Kafanı sırf daha çok kokusunu duyabilmek, teninin kokusuna
doyabilmek için boynuna gömdüğün adama sırtını döndüğünde bitiyor aşk.
Elini elinde eritmediğinde ve elini tuttuğunda kanın
çekilmediğinde ve buz gibi hissetmediğinde kendini bitiyor aşk.
Gözlerinin içine baktığında nefesin düzensizleşmediğinde ve
dünyanın en güzel aşk hitabı “adı” olmadığında artık sevgilinin yani sadece bir
isim diyebildiğinde onun ismine bitiyor aşk.
Herkese ondan bahsetmek isteyip de nazar değer diye
korktuğundan anlatamadığın zamanlar artık çok uzaksa ve ondan bahsederken
gözlerinin içi parlamıyorsa adından sonra söylediğin kelimeler şaşmıyorsa,
saçmalamıyorsan artık ona olan aşkını anlatmaya çalışırken, bitiyor aşk.
Ucu bucağı gelmez anlamsız sohbetleriniz bittiğinde, artık
salaklaşmadığınızda birlikte, aklı kenara koyup kimsenin ne düşündüğüne
aldırmadan o karga seslerinizle şarkı söylemediğinizde birbirinize ve başkaları
ne der diye mantıklı düşündüğünüz ilk anda bitiyor aşk.

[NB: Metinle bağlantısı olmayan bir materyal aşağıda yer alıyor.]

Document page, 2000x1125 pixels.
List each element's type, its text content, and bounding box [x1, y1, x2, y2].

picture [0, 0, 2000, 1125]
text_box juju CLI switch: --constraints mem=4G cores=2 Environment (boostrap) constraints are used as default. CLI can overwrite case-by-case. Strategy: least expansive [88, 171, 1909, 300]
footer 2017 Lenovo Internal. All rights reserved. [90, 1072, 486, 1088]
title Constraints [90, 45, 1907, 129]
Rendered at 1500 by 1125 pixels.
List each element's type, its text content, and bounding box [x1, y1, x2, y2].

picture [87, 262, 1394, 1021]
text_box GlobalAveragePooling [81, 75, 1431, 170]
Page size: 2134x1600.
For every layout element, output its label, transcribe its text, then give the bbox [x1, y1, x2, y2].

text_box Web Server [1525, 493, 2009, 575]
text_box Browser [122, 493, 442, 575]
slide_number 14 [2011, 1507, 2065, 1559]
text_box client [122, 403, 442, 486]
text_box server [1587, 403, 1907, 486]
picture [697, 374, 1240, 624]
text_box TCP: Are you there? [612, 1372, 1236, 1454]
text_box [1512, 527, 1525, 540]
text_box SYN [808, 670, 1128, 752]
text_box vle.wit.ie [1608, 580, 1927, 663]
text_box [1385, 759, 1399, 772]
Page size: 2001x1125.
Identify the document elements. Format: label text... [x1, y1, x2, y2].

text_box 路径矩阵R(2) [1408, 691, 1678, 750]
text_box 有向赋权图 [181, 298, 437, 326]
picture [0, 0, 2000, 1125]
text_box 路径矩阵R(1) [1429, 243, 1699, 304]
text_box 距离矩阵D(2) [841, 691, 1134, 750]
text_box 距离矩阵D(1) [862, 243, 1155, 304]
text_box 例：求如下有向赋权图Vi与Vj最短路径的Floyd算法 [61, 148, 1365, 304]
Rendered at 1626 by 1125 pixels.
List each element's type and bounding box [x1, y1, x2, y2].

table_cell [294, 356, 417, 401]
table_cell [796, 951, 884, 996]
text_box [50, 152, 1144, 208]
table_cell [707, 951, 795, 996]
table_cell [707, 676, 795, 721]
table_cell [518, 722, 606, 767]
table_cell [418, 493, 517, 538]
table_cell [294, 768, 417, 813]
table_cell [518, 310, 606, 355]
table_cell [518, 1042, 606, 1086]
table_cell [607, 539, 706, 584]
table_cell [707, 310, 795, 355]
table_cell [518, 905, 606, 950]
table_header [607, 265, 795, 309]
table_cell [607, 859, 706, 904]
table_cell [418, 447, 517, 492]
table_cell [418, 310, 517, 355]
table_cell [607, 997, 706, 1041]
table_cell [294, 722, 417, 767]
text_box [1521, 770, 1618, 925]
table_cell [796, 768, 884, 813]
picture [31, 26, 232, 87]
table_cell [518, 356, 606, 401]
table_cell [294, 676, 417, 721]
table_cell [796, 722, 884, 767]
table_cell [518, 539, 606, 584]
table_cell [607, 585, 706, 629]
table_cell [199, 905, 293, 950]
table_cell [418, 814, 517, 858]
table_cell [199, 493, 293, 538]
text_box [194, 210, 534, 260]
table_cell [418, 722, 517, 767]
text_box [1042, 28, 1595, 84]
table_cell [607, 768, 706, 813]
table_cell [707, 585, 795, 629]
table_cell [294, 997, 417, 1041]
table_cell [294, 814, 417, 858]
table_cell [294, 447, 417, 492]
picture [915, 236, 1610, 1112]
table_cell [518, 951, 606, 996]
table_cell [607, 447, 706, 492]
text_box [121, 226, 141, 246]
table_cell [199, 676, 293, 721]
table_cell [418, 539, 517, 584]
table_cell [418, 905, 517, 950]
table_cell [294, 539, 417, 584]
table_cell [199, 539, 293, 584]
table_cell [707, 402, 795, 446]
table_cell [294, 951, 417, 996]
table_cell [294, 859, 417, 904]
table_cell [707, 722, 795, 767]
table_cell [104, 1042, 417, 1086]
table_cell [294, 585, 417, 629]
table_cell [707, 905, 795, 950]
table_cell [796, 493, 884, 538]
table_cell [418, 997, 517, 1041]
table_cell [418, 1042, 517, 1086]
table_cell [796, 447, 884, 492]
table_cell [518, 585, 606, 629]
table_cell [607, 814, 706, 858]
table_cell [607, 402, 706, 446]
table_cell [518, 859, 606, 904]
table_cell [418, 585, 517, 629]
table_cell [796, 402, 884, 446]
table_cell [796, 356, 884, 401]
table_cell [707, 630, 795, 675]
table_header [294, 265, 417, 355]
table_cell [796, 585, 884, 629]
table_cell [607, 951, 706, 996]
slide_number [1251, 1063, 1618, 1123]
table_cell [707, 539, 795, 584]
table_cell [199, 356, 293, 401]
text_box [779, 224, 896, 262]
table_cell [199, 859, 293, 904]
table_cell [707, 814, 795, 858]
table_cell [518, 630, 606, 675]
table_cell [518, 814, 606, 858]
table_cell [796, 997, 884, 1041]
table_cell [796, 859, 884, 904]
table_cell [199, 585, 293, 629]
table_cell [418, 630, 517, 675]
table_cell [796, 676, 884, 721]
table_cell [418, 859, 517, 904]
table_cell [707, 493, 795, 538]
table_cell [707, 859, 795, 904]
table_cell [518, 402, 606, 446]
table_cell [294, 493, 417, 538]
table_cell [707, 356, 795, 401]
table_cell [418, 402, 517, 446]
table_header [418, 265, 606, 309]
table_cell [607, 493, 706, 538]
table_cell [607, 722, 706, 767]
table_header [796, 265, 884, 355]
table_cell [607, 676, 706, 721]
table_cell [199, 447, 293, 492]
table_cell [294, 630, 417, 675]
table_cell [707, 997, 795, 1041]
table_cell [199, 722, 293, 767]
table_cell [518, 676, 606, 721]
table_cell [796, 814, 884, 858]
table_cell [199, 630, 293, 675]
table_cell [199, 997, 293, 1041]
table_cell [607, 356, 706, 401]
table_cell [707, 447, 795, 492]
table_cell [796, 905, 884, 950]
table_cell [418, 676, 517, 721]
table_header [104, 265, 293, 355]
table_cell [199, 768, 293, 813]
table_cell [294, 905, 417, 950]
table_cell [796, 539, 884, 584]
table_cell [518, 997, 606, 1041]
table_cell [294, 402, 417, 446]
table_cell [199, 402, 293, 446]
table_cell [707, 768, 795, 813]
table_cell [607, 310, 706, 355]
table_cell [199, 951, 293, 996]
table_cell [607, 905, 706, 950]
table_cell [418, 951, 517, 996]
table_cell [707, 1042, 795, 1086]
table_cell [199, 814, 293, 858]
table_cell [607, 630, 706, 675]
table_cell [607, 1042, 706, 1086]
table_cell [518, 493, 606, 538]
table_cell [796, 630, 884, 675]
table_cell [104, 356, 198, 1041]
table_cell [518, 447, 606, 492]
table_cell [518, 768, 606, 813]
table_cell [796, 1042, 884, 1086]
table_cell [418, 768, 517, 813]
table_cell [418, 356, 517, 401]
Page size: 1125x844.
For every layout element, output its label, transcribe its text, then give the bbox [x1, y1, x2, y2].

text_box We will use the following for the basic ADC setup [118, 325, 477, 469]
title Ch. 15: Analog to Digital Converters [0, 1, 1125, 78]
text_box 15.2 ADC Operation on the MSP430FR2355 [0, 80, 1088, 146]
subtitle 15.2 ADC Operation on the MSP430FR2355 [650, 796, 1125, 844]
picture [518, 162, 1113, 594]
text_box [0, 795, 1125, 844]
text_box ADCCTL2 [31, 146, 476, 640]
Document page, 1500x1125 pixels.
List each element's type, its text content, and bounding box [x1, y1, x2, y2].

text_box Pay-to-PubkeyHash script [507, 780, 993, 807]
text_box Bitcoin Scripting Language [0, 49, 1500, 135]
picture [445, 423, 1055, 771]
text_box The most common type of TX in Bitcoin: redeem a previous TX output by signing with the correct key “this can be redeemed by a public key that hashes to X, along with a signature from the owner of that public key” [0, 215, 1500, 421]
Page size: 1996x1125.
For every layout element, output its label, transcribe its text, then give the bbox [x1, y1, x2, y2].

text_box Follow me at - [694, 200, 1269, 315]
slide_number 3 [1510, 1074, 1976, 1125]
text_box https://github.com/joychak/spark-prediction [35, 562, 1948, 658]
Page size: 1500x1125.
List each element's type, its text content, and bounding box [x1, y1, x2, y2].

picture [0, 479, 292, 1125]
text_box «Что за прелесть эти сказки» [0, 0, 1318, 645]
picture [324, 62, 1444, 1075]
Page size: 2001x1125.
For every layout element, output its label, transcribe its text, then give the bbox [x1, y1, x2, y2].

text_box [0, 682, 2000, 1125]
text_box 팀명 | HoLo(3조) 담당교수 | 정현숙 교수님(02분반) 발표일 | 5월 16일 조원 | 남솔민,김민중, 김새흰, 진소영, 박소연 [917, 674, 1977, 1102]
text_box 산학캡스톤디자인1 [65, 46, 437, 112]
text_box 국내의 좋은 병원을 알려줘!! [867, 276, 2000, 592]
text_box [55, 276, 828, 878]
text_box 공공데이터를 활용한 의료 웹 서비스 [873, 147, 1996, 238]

Ve artık kavga ederken öperek susturmuyorsa sevgilin seni ve
sen susmuyorsan artık bitiyor aşk.
Burnunun ucuna gelmemişse ne zamandır o küçük öpücüklerden
ve sarılmamışsa sana sanki ara sıra baban gibi ve sen bu kocaman şehirde yalnız
gibi hissediyorsan kendini, ıssızmış ve kimsesizmişçesine, “hoşçakal” de bitti aşk!